═════ Extracted information

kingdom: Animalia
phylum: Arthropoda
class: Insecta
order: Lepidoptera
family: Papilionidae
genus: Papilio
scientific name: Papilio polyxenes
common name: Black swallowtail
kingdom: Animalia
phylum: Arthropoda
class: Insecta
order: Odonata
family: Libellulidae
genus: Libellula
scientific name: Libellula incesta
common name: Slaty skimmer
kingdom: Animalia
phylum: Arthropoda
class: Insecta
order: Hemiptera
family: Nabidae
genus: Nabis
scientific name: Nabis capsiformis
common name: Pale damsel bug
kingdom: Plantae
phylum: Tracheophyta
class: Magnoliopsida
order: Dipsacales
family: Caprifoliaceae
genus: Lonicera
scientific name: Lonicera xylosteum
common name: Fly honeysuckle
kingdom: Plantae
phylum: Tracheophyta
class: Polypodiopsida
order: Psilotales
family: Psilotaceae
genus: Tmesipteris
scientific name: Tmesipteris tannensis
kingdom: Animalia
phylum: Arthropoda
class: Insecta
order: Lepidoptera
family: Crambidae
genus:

══════════

- _Short task_
Recast the lines from the one containing "scientific name: Libellula incesta" through the end of the material as a Markdown table with the columns Row and Line. Give each line its own numbered row and leave out any blank lines.

- _Task output_
| Row | Line |
|---|---|
| 1 | scientific name: Libellula incesta |
| 2 | common name: Slaty skimmer |
| 3 | kingdom: Animalia |
| 4 | phylum: Arthropoda |
| 5 | class: Insecta |
| 6 | order: Hemiptera |
| 7 | family: Nabidae |
| 8 | genus: Nabis |
| 9 | scientific name: Nabis capsiformis |
| 10 | common name: Pale damsel bug |
| 11 | kingdom: Plantae |
| 12 | phylum: Tracheophyta |
| 13 | class: Magnoliopsida |
| 14 | order: Dipsacales |
| 15 | family: Caprifoliaceae |
| 16 | genus: Lonicera |
| 17 | scientific name: Lonicera xylosteum |
| 18 | common name: Fly honeysuckle |
| 19 | kingdom: Plantae |
| 20 | phylum: Tracheophyta |
| 21 | class: Polypodiopsida |
| 22 | order: Psilotales |
| 23 | family: Psilotaceae |
| 24 | genus: Tmesipteris |
| 25 | scientific name: Tmesipteris tannensis |
| 26 | kingdom: Animalia |
| 27 | phylum: Arthropoda |
| 28 | class: Insecta |
| 29 | order: Lepidoptera |
| 30 | family: Crambidae |
| 31 | genus: |